Folks, it was one heck of a rainy week in Newbern! Though this slowed some of the progress of the floor framing in Ophelia’s Home, the 3rd-years did manage to get some work done on site before the big storms hit. They completed the fabrication and installation of both girders and the termite shield. Soon after the rain came, the site became a mud pit for the rest of the week which pushed the third years back into studio.
On the bright side, the newly installed drain for the foundation has proved to be worth the multitude of gravel-filled wheelbarrows as it was able to continuously drain the majority of the water that came flowing into the site!
Once indoors, construction documents were updated and the 3rd-years were able to get ahead on cleaning up other drawings, so they’ll have plenty of time to kick it into full gear on site once the rain quits. While not being able to work on site, the 3rd-years also began the process of determining the color of Ophelia’s Home. This was done by looking at the context of the surrounding landscape, and discussing how this can relate to the color.
Tune in next Monday folks, for another update on the 3rd-years tomfoolery! P.S. If somebody can get it to stop raining please do.
The new group of 3rd-years have arrived and hit the ground running (with maybe a stumble or two) as they begin the process of taking over Ophelia’s Home project and start to get acclimated in their new spot for the semester. Before discussing the details of their project, the students took a tour of several past Rural Studio projects to familiarize themselves with the town and other 20K Homes around Newbern. Once touring and neckdowns were completed, the initial goal for the newbies was to look through all the hard work last semester’s 3rd year group put in to creating the best version of Joanne’s home for Ophelia. One of the first steps was to understand the foundation and the reasoning behind some major decisions made in the design.

• _REQUIREMENT 1_: Duplicate the part of the Ophelia's Home update starting with "Once indoors, construction" and going on through "to the color.".
• _REQUIREMENT 2_: According to the Ophelia's Home update, what did the 3rd-years look at to help decide the color of the home?
The saved entries come from a different source than the Ophelia's Home update.

(Saved entries)
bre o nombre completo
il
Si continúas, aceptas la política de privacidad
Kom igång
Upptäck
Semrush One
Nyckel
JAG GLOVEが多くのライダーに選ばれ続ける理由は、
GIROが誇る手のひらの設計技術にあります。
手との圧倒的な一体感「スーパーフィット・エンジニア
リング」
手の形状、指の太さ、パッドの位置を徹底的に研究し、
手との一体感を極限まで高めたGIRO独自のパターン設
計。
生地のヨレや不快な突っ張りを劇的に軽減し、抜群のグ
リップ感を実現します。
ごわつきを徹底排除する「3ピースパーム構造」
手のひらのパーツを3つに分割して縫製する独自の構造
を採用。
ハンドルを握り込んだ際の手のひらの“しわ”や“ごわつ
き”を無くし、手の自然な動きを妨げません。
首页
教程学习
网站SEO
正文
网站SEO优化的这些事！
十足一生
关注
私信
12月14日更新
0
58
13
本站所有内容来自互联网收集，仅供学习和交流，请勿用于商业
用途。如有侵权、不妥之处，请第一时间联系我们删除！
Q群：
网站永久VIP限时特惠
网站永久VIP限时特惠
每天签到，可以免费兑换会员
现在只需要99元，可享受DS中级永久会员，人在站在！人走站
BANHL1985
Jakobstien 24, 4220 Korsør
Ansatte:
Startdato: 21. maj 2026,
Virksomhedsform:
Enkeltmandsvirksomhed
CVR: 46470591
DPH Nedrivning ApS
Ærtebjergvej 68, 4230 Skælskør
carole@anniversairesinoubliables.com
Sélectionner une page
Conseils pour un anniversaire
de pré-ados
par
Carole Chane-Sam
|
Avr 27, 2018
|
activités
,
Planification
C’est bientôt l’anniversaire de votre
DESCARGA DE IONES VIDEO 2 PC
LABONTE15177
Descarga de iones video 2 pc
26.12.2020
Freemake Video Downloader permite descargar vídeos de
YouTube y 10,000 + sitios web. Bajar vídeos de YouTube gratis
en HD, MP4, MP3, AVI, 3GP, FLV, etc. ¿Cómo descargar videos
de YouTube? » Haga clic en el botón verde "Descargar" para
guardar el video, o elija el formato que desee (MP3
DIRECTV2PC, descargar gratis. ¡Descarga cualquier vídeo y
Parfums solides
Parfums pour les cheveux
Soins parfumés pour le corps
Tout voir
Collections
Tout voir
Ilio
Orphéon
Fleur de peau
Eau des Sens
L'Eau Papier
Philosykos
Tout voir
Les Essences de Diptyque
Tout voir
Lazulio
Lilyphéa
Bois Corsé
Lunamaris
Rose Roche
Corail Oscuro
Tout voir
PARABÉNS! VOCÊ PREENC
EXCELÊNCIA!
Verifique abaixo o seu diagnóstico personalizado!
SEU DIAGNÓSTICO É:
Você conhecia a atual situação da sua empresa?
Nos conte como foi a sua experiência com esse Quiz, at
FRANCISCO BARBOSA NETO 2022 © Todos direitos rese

...

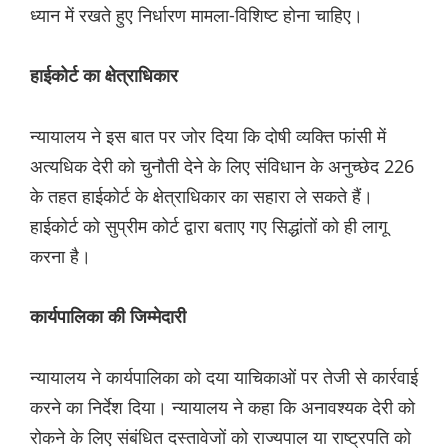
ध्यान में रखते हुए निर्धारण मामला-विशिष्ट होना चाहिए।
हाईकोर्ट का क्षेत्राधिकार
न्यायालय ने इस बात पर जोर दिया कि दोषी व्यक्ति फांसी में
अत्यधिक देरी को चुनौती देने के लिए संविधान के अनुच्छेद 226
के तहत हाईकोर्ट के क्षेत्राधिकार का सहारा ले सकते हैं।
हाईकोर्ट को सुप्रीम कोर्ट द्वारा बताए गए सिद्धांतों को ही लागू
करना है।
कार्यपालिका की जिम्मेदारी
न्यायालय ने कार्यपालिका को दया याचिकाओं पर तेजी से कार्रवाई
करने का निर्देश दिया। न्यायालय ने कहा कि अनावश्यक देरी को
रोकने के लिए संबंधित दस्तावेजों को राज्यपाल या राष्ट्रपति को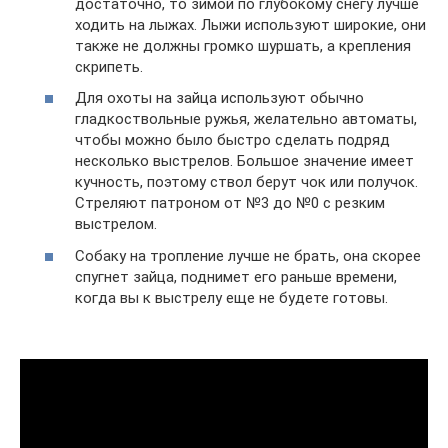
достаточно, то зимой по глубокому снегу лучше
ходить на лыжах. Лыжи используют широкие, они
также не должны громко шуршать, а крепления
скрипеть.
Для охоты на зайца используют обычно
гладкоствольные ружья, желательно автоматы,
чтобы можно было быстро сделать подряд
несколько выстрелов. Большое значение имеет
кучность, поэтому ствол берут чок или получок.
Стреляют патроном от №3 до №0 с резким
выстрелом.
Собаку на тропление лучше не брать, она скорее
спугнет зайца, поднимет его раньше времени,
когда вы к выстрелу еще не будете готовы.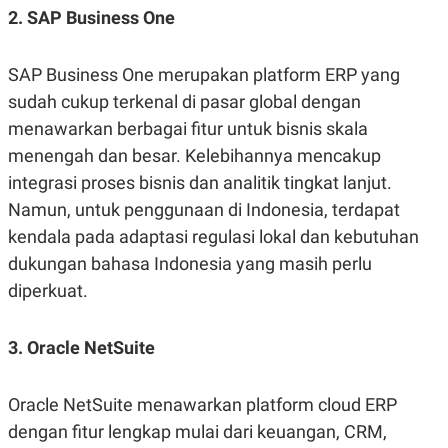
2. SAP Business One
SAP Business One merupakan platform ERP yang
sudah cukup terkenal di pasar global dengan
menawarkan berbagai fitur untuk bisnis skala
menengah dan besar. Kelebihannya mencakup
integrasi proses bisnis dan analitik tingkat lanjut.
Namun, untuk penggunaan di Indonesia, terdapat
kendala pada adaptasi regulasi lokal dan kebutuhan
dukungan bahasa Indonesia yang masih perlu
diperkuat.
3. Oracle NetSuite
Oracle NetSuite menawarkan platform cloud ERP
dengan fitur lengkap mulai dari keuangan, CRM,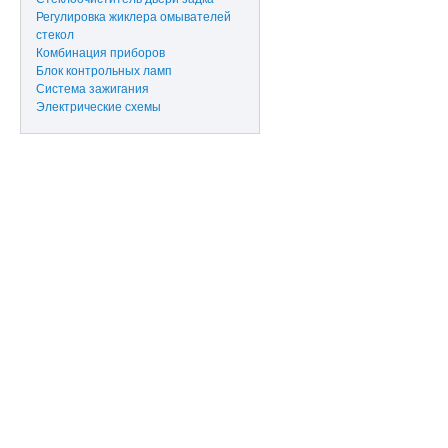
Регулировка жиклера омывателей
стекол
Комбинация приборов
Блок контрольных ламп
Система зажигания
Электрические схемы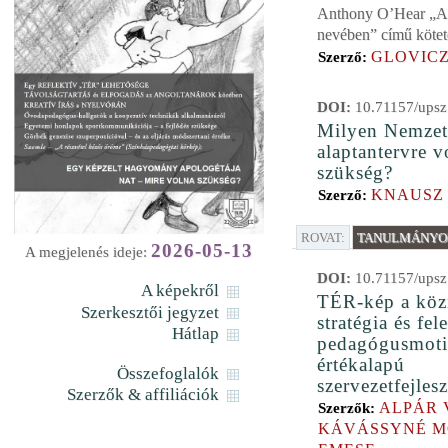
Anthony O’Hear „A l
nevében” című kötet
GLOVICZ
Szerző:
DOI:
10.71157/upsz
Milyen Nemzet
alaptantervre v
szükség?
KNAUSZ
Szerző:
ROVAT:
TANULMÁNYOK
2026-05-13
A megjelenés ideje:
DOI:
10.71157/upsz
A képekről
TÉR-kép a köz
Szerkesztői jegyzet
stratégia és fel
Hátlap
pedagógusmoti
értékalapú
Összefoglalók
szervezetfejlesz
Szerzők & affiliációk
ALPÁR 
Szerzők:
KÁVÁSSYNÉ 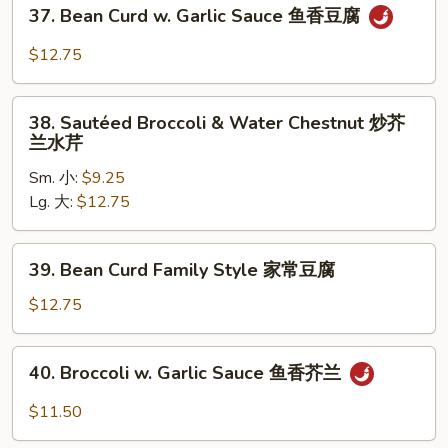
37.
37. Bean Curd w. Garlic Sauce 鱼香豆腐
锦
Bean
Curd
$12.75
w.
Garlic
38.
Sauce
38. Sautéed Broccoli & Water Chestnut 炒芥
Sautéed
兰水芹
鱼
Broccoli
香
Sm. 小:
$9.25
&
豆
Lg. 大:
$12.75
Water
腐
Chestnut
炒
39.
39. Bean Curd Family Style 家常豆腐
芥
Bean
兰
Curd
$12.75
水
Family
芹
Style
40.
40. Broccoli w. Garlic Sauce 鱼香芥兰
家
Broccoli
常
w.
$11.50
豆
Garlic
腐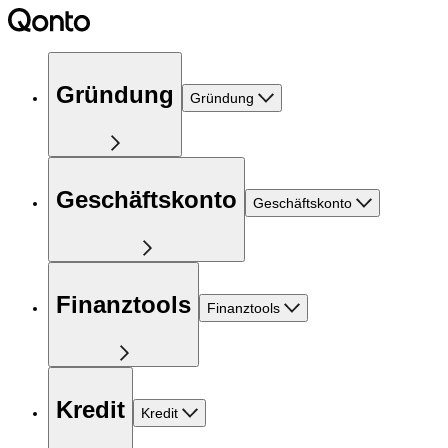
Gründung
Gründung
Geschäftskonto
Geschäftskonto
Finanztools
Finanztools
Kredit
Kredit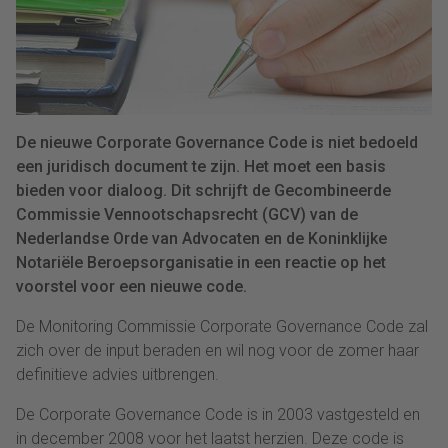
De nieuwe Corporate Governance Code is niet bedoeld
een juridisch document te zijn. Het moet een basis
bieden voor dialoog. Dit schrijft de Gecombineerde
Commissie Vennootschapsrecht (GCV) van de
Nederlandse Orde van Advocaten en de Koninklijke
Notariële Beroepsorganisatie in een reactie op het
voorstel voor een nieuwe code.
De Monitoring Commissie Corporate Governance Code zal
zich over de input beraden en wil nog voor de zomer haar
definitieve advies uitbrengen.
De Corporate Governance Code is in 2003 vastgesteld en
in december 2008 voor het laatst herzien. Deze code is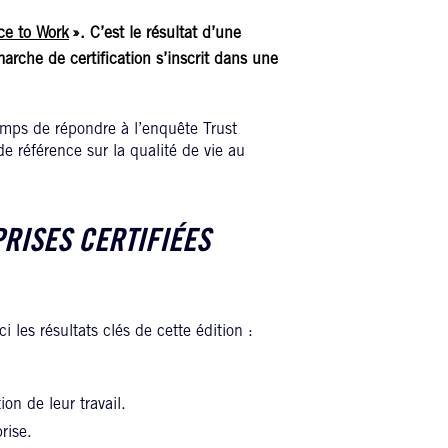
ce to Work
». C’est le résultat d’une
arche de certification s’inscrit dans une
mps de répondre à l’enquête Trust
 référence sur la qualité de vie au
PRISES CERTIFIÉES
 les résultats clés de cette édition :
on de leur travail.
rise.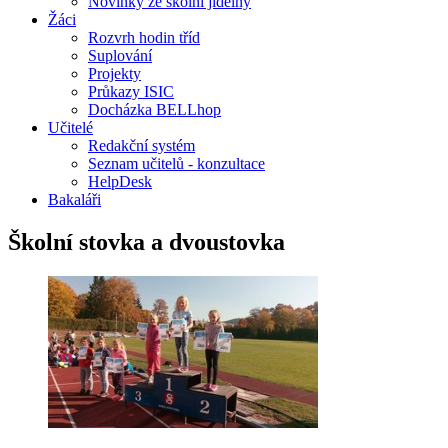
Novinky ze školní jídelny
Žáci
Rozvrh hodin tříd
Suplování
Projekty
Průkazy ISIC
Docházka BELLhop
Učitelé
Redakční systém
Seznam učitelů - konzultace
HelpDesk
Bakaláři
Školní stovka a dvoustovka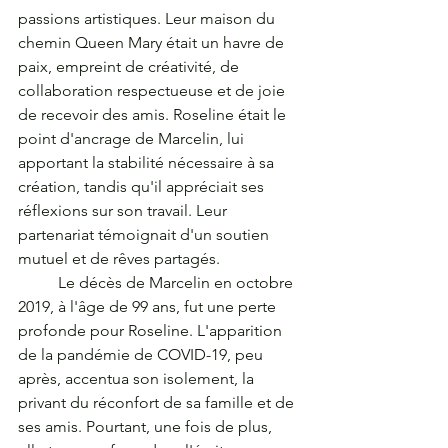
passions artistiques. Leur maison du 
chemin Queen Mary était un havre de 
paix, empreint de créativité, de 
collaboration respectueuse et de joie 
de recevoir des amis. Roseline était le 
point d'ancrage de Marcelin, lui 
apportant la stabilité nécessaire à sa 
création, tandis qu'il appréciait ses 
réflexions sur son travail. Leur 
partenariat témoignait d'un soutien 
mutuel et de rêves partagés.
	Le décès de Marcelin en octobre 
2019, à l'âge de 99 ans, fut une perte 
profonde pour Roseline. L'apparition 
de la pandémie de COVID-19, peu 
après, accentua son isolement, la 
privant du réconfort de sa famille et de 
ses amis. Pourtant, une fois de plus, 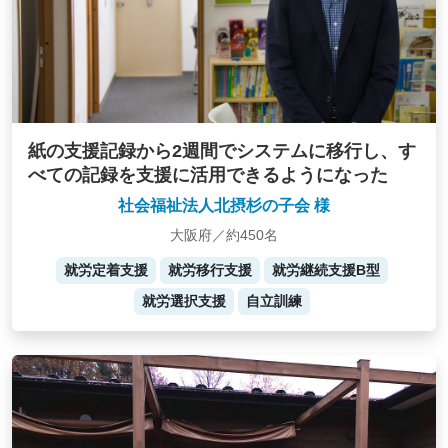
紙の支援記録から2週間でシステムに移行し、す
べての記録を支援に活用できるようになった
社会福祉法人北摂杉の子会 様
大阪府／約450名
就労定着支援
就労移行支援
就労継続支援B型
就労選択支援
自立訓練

• _WORKED SOLUTION 1_:
Once indoors, construction documents were updated and the 3rd-years were able to get ahead on cleaning up other drawings, so they’ll have plenty of time to kick it into full gear on site once the rain quits. While not being able to work on site, the 3rd-years also began the process of determining the color of Ophelia’s Home. This was done by looking at the context of the surrounding landscape, and discussing how this can relate to the color.

• _WORKED SOLUTION 2_: The context of the surrounding landscape.